_Problem to solve:_ Your result will be the set of lines with "помощью", copied from the material below.

START Data supplied

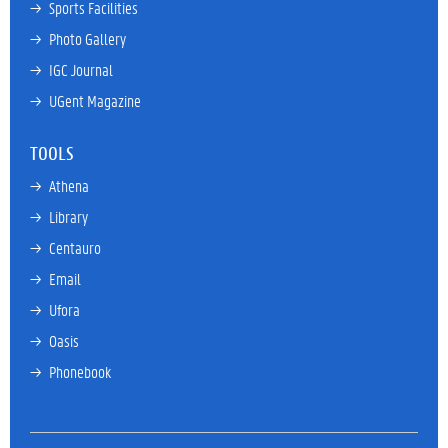
→ 
Sports Facilities
→ 
Photo Gallery
→ 
IGC Journal
→ 
UGent Magazine
TOOLS
→ 
Athena
→ 
Library
→ 
Centauro
→ 
Email
→ 
Ufora
→ 
Oasis
→ 
Phonebook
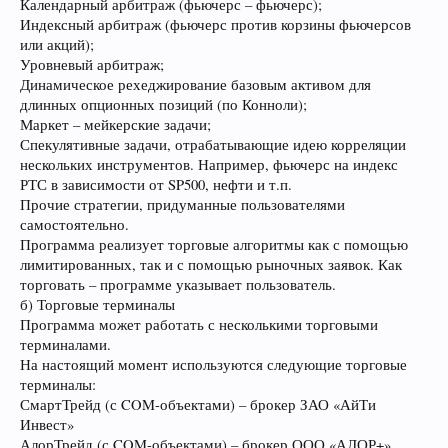
Календарный арбитраж (фьючерс – фьючерс);
Индексный арбитраж (фьючерс против корзины фьючерсов
или акций);
Уровневый арбитраж;
Динамическое рехеджирование базовым активом для
длинных опционных позиций (по Конноли);
Маркет – мейкерские задачи;
Спекулятивные задачи, отрабатывающие идею корреляции
нескольких инструментов. Например, фьючерс на индекс
РТС в зависимости от SP500, нефти и т.п.
Прочие стратегии, придуманные пользователями
самостоятельно.
Программа реализует торговые алгоритмы как с помощью
лимитированных, так и с помощью рыночных заявок. Как
торговать – программе указывает пользователь.
б) Торговые терминалы
Программа может работать с несколькими торговыми
терминалами.
На настоящий момент используются следующие торговые
терминалы:
СмартТрейд (с COM-объектами) – брокер ЗАО «АйТи
Инвест»
АлорТрейд (с COM-объектами) – брокер ООО «АЛОР+»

END Data supplied

_Exercise output:_
Программа реализует торговые алгоритмы как с помощью
лимитированных, так и с помощью рыночных заявок. Как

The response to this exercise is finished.